Pasal 10
BAB 2 — PENILAIAN KEMAMPUAN DAN KEPATUTAN
(1) Penilaian kemampuan dan kepatutan bagi calon Pihak Utama dilakukan melalui pengajuan permohonan persetujuan menjadi Pihak Utama oleh: a. calon pemilik, pendiri, atau anggota Direksi, dalam hal Penyelenggara IAKD mengajukan izin usaha; atau b. anggota Direksi, dalam hal Penyelenggara IAKD telah mendapatkan izin usaha, dilengkapi dengan dokumen persyaratan administratif.

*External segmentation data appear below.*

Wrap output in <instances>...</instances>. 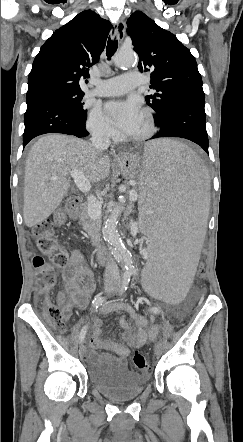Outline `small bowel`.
<instances>
[{
	"label": "small bowel",
	"mask_w": 243,
	"mask_h": 442,
	"mask_svg": "<svg viewBox=\"0 0 243 442\" xmlns=\"http://www.w3.org/2000/svg\"><path fill=\"white\" fill-rule=\"evenodd\" d=\"M62 278L64 288L57 295V304L66 313L68 318L73 306L81 309L87 307L91 293L95 288L93 275L86 265L84 255L79 250L71 252L69 263L62 271ZM113 310L127 311L129 318L137 328L136 332H133L128 320L125 317H121L118 323L124 330V343L103 340L101 338L103 322L101 319L96 318L93 321L94 332L89 340V345L93 349V354L97 350H107L117 354V360L120 365L126 366V358L129 355L130 348H140L143 346L155 336L157 329L155 327L146 329L149 325L148 320L138 316L128 304L106 305L102 309L104 313Z\"/></svg>",
	"instance_id": "c3829d8e"
}]
</instances>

(2) Penyelenggara IAKD harus menyampaikan dokumen pemenuhan persyaratan administratif kepada Otoritas Jasa Keuangan yang ditandatangani oleh: a. calon pemilik, pendiri, atau pejabat Penyelenggara IAKD yang berwenang dalam hal permohonan izin usaha Penyelenggara IAKD; atau b. pejabat Penyelenggara IAKD yang berwenang, jika Penyelenggara IAKD telah memperoleh izin usaha. (3) Permohonan dan/atau dokumen persyaratan administratif sebagaimana dimaksud pada ayat (1), disampaikan melalui sistem elektronik Otoritas Jasa Keuangan. (4) Dalam hal sistem elektronik Otoritas Jasa Keuangan sebagaimana dimaksud pada ayat (3) belum tersedia atau mengalami gangguan, penyampaian permohonan dilakukan dalam bentuk dokumen elektronik melalui alamat surat elektronik Otoritas Jasa Keuangan. (5) Dalam hal terdapat gangguan terhadap surat elektronik Otoritas Jasa Keuangan sebagaimana dimaksud pada ayat (4), penyampaian permohonan dilakukan secara luring melalui kantor Otoritas Jasa Keuangan. (6) Dalam hal dokumen persyaratan administratif sebagaimana dimaksud pada ayat (2) tidak lengkap, Otoritas Jasa Keuangan berwenang mengembalikan permohonan sebagaimana dimaksud pada ayat (1). (7) Penyelenggara IAKD dapat mengajukan calon Pihak Utama dalam jumlah tertentu untuk setiap posisi jabatan yang dituju.